Le mécanisme bulgare instaurait une telle présomption irréfragable de responsabilité, liant le sort de la personne morale à une procédure à laquelle elle n’est pas partie et sur le déroulement de laquelle elle n’a aucune prise. La Cour souligne à juste titre que « les droits de la défense ont un caractère subjectif, si bien que ce sont les parties concernées elles-mêmes qui doivent être en mesure de les exercer effectivement ». En l’absence de cette faculté, la procédure de sanction devient inéquitable. La critique est donc celle d’une justice qui, pour des motifs d’efficacité présumée, sacrifie les garanties fondamentales de l’accusé.
B. La portée de la solution sur l’harmonisation des procédures pénales
La portée de cet arrêt dépasse largement le cadre du droit bulgare. Il établit un standard de protection applicable dans tous les États membres lorsqu’ils mettent en œuvre le droit de l’Union, ce qui est le cas en matière de TVA. La Cour affirme un principe clair : la responsabilité pénale d’une personne morale ne peut être engagée sans que celle-ci dispose d’un recours de pleine juridiction lui permettant de contester le fondement même de l’accusation. Ainsi, le dispositif de l’arrêt énonce que « L’article 48 de la charte des droits fondamentaux de l’Union européenne doit être interprété en ce sens qu’il s’oppose à une réglementation nationale en vertu de laquelle le juge national peut infliger à une personne morale une sanction pénale pour une infraction dont serait responsable une personne physique […] dans le cas où cette dernière n’a pas été mise en mesure de contester la réalité de cette infraction ».

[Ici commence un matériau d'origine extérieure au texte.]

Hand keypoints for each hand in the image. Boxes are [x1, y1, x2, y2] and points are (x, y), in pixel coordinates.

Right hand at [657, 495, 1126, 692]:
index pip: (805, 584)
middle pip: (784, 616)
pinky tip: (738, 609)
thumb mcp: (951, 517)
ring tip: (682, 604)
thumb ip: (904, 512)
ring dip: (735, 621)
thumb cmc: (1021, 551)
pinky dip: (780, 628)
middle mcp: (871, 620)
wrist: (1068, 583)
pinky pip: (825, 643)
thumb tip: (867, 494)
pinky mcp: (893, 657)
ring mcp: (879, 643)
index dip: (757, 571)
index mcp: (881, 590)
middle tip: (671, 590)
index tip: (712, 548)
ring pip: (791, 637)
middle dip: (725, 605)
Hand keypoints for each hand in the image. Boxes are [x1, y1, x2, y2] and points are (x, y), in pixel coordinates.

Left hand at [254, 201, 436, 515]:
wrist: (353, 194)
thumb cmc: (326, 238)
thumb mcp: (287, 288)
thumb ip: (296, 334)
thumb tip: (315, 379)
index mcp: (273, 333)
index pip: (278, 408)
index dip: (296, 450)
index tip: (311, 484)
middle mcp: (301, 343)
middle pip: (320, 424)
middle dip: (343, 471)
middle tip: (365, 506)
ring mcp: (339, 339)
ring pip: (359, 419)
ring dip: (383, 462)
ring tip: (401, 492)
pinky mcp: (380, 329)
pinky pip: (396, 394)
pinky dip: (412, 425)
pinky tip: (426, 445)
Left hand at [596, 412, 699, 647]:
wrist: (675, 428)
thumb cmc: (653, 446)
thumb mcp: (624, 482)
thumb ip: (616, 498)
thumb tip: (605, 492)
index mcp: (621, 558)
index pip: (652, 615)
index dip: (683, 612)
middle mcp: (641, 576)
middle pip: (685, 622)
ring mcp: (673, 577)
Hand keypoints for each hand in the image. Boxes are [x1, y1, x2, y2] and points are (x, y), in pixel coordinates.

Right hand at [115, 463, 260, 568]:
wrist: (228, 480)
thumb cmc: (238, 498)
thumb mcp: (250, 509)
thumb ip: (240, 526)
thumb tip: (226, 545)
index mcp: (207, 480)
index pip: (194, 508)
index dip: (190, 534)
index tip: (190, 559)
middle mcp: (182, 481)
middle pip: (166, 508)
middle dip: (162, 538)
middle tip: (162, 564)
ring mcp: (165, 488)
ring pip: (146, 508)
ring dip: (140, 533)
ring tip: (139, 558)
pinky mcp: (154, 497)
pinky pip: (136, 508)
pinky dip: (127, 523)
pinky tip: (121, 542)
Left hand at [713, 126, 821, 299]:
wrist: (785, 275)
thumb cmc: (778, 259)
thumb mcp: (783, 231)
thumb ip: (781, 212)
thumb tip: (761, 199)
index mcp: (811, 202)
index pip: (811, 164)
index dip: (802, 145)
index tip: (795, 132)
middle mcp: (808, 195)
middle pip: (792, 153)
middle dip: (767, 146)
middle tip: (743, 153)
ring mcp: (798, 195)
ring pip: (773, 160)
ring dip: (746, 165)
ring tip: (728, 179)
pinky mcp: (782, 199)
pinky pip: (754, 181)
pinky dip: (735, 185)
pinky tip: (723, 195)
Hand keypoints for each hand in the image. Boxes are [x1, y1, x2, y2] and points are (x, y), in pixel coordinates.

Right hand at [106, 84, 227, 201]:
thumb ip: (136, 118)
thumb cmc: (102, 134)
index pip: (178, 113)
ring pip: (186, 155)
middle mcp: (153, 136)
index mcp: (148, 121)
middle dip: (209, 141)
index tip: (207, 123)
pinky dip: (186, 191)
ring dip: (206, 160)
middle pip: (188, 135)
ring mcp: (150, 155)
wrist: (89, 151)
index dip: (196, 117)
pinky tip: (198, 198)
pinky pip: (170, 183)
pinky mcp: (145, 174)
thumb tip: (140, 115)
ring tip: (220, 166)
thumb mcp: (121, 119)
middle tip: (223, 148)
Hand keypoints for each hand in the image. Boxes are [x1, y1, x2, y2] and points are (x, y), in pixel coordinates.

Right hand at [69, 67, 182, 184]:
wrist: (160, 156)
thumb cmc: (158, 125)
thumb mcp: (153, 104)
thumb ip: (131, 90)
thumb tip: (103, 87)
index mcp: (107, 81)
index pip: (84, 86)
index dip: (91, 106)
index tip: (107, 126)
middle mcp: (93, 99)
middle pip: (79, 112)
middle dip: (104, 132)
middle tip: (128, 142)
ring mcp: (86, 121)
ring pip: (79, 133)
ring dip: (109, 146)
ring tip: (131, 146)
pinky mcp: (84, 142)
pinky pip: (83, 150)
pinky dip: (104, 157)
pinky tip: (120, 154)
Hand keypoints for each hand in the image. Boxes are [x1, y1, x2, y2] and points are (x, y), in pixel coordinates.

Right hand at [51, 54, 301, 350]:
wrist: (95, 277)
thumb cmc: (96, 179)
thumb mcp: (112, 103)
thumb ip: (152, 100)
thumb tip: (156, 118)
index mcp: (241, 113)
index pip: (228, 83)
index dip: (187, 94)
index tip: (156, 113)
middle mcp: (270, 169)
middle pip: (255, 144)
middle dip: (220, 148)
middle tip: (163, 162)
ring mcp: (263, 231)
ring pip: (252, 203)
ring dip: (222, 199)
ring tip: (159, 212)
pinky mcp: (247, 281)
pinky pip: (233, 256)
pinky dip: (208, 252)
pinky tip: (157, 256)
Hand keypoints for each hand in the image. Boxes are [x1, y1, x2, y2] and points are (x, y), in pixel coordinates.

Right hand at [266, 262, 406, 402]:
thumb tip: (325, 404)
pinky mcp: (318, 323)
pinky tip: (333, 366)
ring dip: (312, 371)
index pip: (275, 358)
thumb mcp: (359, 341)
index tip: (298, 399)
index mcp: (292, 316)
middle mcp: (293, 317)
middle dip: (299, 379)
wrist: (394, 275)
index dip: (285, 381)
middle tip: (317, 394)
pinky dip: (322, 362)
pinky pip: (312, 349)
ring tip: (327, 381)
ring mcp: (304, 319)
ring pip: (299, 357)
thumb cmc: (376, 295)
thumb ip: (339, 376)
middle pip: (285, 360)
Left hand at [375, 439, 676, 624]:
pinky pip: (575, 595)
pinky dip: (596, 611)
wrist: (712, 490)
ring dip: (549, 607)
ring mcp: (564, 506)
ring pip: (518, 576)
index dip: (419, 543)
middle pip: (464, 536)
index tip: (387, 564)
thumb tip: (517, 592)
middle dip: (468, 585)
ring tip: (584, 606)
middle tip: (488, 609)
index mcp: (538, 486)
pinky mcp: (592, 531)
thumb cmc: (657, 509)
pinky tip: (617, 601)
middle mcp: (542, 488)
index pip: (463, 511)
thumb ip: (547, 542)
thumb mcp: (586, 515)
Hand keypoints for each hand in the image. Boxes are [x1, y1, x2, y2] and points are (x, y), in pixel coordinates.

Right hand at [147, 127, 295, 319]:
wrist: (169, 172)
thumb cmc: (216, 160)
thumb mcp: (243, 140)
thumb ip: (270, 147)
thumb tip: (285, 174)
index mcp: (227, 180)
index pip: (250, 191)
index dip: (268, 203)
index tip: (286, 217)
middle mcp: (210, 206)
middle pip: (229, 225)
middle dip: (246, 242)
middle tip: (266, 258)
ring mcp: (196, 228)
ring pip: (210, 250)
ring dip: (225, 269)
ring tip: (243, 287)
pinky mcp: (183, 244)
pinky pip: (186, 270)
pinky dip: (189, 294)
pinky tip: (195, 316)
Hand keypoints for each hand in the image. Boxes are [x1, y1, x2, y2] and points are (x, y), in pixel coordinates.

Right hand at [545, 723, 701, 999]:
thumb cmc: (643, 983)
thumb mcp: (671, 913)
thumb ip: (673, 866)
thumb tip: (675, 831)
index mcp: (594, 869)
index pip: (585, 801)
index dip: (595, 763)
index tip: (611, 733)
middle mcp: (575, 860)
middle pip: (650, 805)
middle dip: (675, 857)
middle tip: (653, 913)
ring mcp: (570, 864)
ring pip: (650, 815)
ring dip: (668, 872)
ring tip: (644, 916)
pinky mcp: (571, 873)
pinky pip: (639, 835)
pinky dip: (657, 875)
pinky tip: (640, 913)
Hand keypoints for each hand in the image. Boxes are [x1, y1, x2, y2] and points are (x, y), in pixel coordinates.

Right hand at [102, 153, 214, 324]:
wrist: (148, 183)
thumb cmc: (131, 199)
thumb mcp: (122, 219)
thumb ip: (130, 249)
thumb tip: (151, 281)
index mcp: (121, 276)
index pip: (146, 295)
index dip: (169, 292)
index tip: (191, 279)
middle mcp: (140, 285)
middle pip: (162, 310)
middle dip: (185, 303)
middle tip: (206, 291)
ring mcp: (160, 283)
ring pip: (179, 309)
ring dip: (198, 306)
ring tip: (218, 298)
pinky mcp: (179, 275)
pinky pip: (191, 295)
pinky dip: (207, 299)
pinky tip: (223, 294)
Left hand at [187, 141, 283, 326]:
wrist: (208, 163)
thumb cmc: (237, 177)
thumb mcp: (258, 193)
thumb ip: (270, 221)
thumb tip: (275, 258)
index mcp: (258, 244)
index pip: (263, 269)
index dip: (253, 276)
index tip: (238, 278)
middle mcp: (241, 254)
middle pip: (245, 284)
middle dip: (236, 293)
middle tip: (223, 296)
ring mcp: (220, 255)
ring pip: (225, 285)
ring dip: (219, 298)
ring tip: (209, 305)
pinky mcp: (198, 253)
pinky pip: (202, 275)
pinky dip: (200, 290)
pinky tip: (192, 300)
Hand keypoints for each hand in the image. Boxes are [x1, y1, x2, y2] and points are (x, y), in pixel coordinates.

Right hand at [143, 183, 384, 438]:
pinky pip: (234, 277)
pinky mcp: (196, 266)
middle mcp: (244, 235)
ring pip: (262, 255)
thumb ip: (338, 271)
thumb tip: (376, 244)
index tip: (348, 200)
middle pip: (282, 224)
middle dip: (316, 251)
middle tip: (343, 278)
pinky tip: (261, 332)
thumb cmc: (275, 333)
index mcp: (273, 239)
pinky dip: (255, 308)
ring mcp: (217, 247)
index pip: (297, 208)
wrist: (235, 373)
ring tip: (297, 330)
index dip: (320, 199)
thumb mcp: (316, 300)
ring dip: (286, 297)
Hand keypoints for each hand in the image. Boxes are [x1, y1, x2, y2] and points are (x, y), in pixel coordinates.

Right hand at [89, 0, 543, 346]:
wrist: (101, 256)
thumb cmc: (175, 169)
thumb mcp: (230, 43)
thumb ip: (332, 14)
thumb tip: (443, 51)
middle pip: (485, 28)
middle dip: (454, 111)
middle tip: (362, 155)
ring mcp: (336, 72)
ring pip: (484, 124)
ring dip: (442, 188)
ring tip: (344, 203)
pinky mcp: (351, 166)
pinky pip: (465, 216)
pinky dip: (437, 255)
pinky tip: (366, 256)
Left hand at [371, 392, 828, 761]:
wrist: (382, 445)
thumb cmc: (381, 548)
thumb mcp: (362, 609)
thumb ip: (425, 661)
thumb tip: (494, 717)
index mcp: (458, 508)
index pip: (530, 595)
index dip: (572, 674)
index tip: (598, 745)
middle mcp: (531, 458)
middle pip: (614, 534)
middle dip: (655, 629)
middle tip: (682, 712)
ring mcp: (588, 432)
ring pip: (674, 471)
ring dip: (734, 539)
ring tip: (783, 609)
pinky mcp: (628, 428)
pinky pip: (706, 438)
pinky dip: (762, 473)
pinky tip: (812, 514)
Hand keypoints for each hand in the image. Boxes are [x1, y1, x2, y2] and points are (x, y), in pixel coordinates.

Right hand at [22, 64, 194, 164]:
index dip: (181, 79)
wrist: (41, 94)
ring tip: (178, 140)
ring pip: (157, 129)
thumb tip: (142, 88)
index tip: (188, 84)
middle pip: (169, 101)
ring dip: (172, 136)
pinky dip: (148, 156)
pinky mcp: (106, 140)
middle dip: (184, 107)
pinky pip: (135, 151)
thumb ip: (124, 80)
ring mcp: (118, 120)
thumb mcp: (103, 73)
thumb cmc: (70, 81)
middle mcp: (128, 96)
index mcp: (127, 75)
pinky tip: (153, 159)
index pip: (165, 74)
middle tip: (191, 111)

Cette solution impose aux législateurs nationaux de veiller à ce que les procédures de mise en cause des personnes morales garantissent une autonomie réelle de leur défense. Elle promeut une conception substantielle, et non purement formelle, du procès équitable. En définitive, l’arrêt renforce la protection des personnes morales contre l’arbitraire et contribue à une harmonisation par le haut des garanties procédurales au sein de l’espace pénal européen.